Le discours sur l’État de l’Union, prononcé le 24 février 2026, a été l’occasion pour le président Trump de mettre en avant ce qu’il considère comme un « âge d’or » économique pour les États-Unis. Cependant, cette présentation optimiste contraste avec des sondages récents qui montrent une opinion publique de plus en plus critique à l’égard de sa politique.
La Cour suprême a récemment invalidé une grande partie des tarifs douaniers mis en place par l’administration Trump, jugeant qu’ils excédaient les pouvoirs présidentiels en vertu de l’International Emergency Economic Powers Act. La décision, rendue le 22 février, a été qualifiée de « décevante » et « malheureuse » par le président Trump lors de son discours, alors que quatre juges de la Cour suprême – John Roberts, Elena Kagan, Brett Kavanaugh et Amy Coney Barrett – étaient présents dans l’hémicycle.

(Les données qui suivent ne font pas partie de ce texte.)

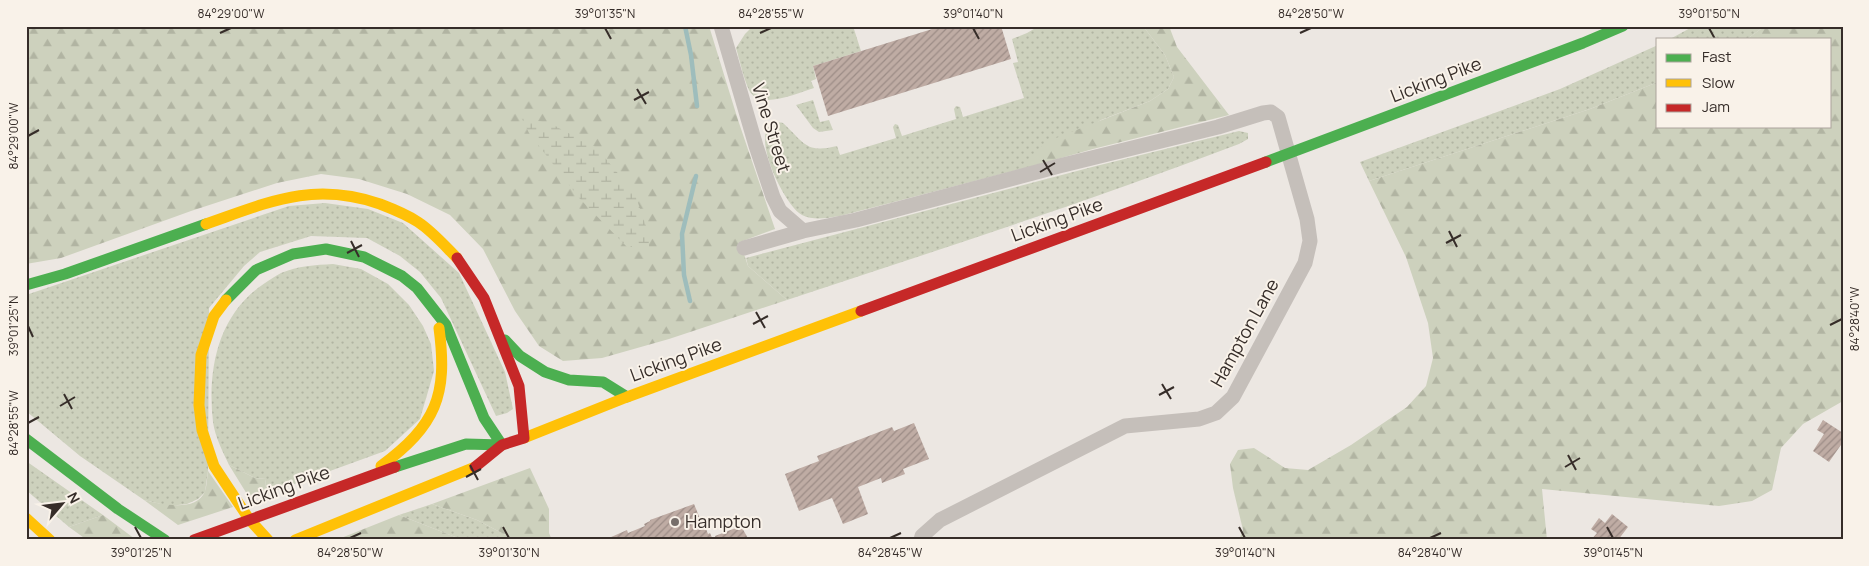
<svg xmlns="http://www.w3.org/2000/svg" width="1869" height="566" font-family="Manrope,sans-serif">
  <style>
    .grass { fill: url(#grass-dots) }
    .forest { fill: url(#forest-firs) }
    .wetland { fill: url(#wetland-marsh) }
    .lines { fill: none; stroke-linecap: round; stroke-linejoin: round }
    .stream { stroke: #9ebdbc; stroke-width: 4.5 }
    .building { fill: url(#building-hatch) }
    .street { stroke: #c5bfba; stroke-width: 15 }
    .fast { stroke: #4caf50; stroke-width: 11 }
    .slow { stroke: #ffc107; stroke-width: 11 }
    .jam { stroke: #c62828; stroke-width: 11 }
    .ticks { fill: none; stroke: #362d29; stroke-width: 2 }
    .poi-dot { fill: #766e6a; stroke: #f9f2e9; stroke-width: 2 }
    .labels { text-anchor: middle; stroke-width: 4; stroke-linejoin: round; paint-order: stroke }
    .street-label { font-size: 18px; fill: #362d29; stroke: #f9f2e9 }
    .poi-label { font-size: 18px; fill: #362d29; stroke: #f9f2e9; text-anchor: start }
    .neatline { fill: none; stroke: #362d29; stroke-width: 2 }
    .ticks-label { font-size: 12px; text-anchor: middle; fill: #362d29 }
  </style>
  <defs>
    <pattern id="grass-dots" width="8" height="8" patternUnits="userSpaceOnUse" patternTransform="scale(1.25)"><rect width="8" height="8" fill="#cdd1bd"/><path d="M2 2h.1M6 6h.1" fill="none" stroke="#b1b4a2" stroke-width="1.8" stroke-linecap="round"/></pattern>
    <pattern id="forest-firs" width="22" height="20" patternUnits="userSpaceOnUse" patternTransform="scale(1.25)"><rect width="22" height="20" fill="#cdd1bd"/><path d="M5 1l3.5 6h-7zM16 11l3.5 6h-7z" fill="#b1b4a2"/></pattern>
    <pattern id="wetland-marsh" width="20" height="14" patternUnits="userSpaceOnUse" patternTransform="scale(1.25)"><rect width="20" height="14" fill="#cdd1bd"/><path d="M1 5h8M5 5V1M11 12h8M15 12V8" fill="none" stroke="#b1b4a2"/></pattern>
    <pattern id="building-hatch" width="6" height="6" patternUnits="userSpaceOnUse" patternTransform="scale(1.25)"><rect width="6" height="6" fill="#bfaca4"/><path d="M-1 1l2-2M0 6l6-6M5 7l2-2" fill="none" stroke="#9c8c86"/></pattern>
  </defs>
  <rect width="100%" height="100%" fill="#ece7e2"/>
  <path class="grass" d="M753,26H853L861,51L813,66L816,79L811,81L814,88C797,93 759,111 749,90C743,77 740,61 736,48L745,34Z
    M1039,26H1143L1165,55L1174,77L1168,89L1150,101L1101,120L1029,167L840,216C827,218 814,221 802,215C783,206 741,116 783,123C804,142 805,154 837,146L840,155L896,138L893,127L895,124L898,125L902,136L956,119L954,109L956,106L960,107L963,117L1024,98L1013,63L1018,62L1012,39L1027,33Z
    M1694,26H1765L1747,39H1670Z
    M1658,45V82L1590,109L1369,181L1360,162L1560,89Z
    M813,100L820,122L829,120L833,130L819,132L813,128L796,105Z
    M1239,131L1248,133V139L1239,144C1090,201 938,250 787,300L748,266L746,258L1096,166Z
    M325,203L368,209L403,223L459,273L505,372L513,409L507,413L496,416L441,298L420,272L400,256L367,238L311,236L260,252L244,266L209,308L208,471L205,492L198,499L187,504L169,506L144,500L80,456L26,411V295L289,206Z
    M333,264L361,269L388,284L409,305L423,326L431,344L434,371L420,419L385,451L264,495L266,479L255,478L229,465C223,452 215,437 213,422C207,369 218,314 265,283C270,280 275,276 281,273C298,266 315,265 333,264Z
    M26,461L103,515L69,527L26,490Z
    M432,504L477,520L515,540H463L399,515Z"/>
  <path class="forest" d="M26,26H709L738,120L775,229L740,242L748,266L787,300L669,339L602,358L563,361L539,346L515,311L483,249L450,215L407,194L359,179L321,174L277,183L191,211L61,258L26,264Z
    M1143,26H1169L1177,47L1229,115L1093,149L1029,167L1033,155L1046,142L1150,101L1168,89L1174,77L1165,55Z
    M1765,26H1843V401L1803,424L1781,448L1772,490L1752,501L1719,506L1542,489L1547,540H1239L1243,530L1233,488L1230,464L1238,450L1254,448L1285,468L1308,470L1351,445L1407,407L1426,386L1433,358L1428,323L1406,257L1369,181L1590,109L1658,82V126H1830V39H1747Z
    M229,465L255,478L266,479L264,495L250,499Z
    M530,468L549,509V533L552,540H515L477,520L432,504Z
    M208,471L233,507L178,525L144,500C160,504 197,513 205,491C207,485 207,477 208,471Z
    M103,515L135,539L87,540L69,527Z
    M399,515L463,540H336Z"/>
  <path class="wetland" d="M521,117L551,124L597,148L635,194L649,235V247H627L580,199L529,133Z"/>
  <g class="lines">
    <path class="stream" d="M685,26L691,55L697,106
      M690,301L684,275L682,234L696,176"/>
  </g>
  <path class="building" d="M942,26H1001L1011,59L828,116L813,66Z
    M1823,420L1843,433V442L1829,462L1813,451L1824,434L1817,430Z
    M914,423L929,459L903,469L905,474L882,483L881,478L858,487L868,514L843,524L832,498L799,511L785,474L819,461L817,456L892,427L894,431Z
    M694,504L701,521H703L708,534L710,533L713,540H610L609,538L627,530L628,533L645,526L644,524L650,521V520Z
    M1612,514L1628,527L1618,540H1591L1597,533L1591,529L1599,518L1605,523Z
    M741,526L749,540H716L715,536Z"/>
  <g class="lines">
    <path class="street" d="M721,26L756,146L773,197L780,211L803,231
      M744,248L803,231L856,220L1059,166L1218,127L1263,113L1271,112L1278,117L1307,219L1310,241L1305,263L1233,397L1216,413L1199,419L1125,426L940,520L922,536L921,540"/>
    <path class="fast" d="M1266,162L1583,43L1623,26
      M26,285L65,274L206,224
      M226,300L256,270L293,254L326,249L364,257L402,276L417,288L446,325L484,418L502,445
      M505,340L520,356L545,372L569,380L603,382L627,397
      M26,439L118,509L165,540
      M395,467L466,444L502,445"/>
    <path class="slow" d="M206,224C269,202 313,181 380,204C393,209 406,214 418,222C432,231 445,246 457,258
      M226,300L214,316L201,355L199,405L202,430L214,466L249,519L268,540
      M524,438L627,397L861,311
      M381,466C436,425 448,396 439,328
      M26,518L50,540
      M295,540L475,467"/>
    <path class="jam" d="M457,258L484,298L519,386L524,438L502,445L475,467
      M861,311L1266,162
      M194,540L395,467"/>
  </g>
  <path class="ticks" d="M605,28L611,39M973,28L979,39M1709,28L1715,39M220,33L231,28M760,33L771,28M1300,33L1311,28M637,89L646,104M634,100L649,92M28,136L39,130M1043,160L1052,175M1040,172L1055,163M1449,231L1457,247M351,241L359,257M1446,243L1461,235M347,253L362,245M756,312L765,328M753,324L768,316M1830,325L1842,319M28,326L33,337M1162,384L1171,399M64,394L72,409M1159,395L1174,387M60,406L75,397M28,423L39,417M1568,455L1576,470M470,465L478,480M1565,467L1580,458M466,477L481,469M135,527L141,538M503,527L509,538M1239,527L1245,538M1607,527L1613,538M350,538L361,533M890,538L901,533M1430,538L1441,533"/>
  <circle class="poi-dot" cx="675" cy="522" r="5"/>
  <g class="labels">
    <g class="street-label">
      <text transform="translate(1436 80) rotate(-21)" y="6">Licking Pike</text>
      <text transform="translate(771 128) rotate(73)" y="6">Vine Street</text>
      <text transform="translate(1057 220) rotate(-20)" y="6">Licking Pike</text>
      <text transform="translate(1245 333) rotate(-61)" y="6">Hampton Lane</text>
      <text transform="translate(676 360) rotate(-20)" y="6">Licking Pike</text>
      <text transform="translate(284 488) rotate(-20)" y="6">Licking Pike</text>
    </g>
    <g class="poi-label">
      <text x="685" y="528">Hampton</text>
    </g>
  </g>
  <rect width="1869" height="566" fill="none" stroke="#f9f2e9" stroke-width="55"/>
  <rect x="1656" y="38" width="175" height="90" fill="#f9f2e9" stroke="#aba39c"/>
  <rect x="1666" y="54" width="25" height="8" fill="#4caf50" stroke="#aba39c"/>
  <text x="1702" y="62" font-size="15" fill="#362d29">Fast</text>
  <rect x="1666" y="79" width="25" height="8" fill="#ffc107" stroke="#aba39c"/>
  <text x="1702" y="88" font-size="15" fill="#362d29">Slow</text>
  <rect x="1666" y="104" width="25" height="8" fill="#c62828" stroke="#aba39c"/>
  <text x="1702" y="112" font-size="15" fill="#362d29">Jam</text>
  <g transform="translate(62 504) rotate(62)" stroke="#f9f2e9" stroke-width="4" paint-order="stroke">
  <path d="M0-4L9 19L0 12L-9 19Z" fill="#362d29"/>
  <text y="-8" font-size="14" font-weight="bold" text-anchor="middle" fill="#362d29">N</text>
  </g>
  <rect x="28" y="28" width="1814" height="510" class="neatline"/>
  <g class="ticks-label">
    <text x="231" y="18">84°29'00"W</text>
    <text x="605" y="18">39°01'35"N</text>
    <text x="771" y="18">84°28'55"W</text>
    <text x="973" y="18">39°01'40"N</text>
    <text x="1311" y="18">84°28'50"W</text>
    <text x="1709" y="18">39°01'50"N</text>
    <text transform="translate(14 136) rotate(-90)" y="4">84°29'00"W</text>
    <text transform="translate(1855 319) rotate(-90)" y="4">84°28'40"W</text>
    <text transform="translate(14 326) rotate(-90)" y="4">39°01'25"N</text>
    <text transform="translate(14 423) rotate(-90)" y="4">84°28'55"W</text>
    <text x="141" y="557">39°01'25"N</text>
    <text x="350" y="557">84°28'50"W</text>
    <text x="509" y="557">39°01'30"N</text>
    <text x="890" y="557">84°28'45"W</text>
    <text x="1245" y="557">39°01'40"N</text>
    <text x="1430" y="557">84°28'40"W</text>
    <text x="1613" y="557">39°01'45"N</text>
  </g>
</svg>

Si le président a évité une confrontation directe avec les magistrats, il n’a pas manqué de critiquer la décision, tout en saluant les juges dissidents. Avant le discours, il avait déjà dénoncé les juges majoritaires, les qualifiant de « honte pour la nation » et de « très peu patriotiques et déloyaux envers la Constitution ». Il avait même suggéré qu’ils étaient influencés par des intérêts étrangers.
Parmi les juges présents, Amy Coney Barrett et Brett Kavanaugh ont été nommés par le président Trump. La présence des juges à l’adresse à la Nation, bien que traditionnelle, est souvent perçue comme inconfortable, les magistrats préférant généralement éviter cet événement politique.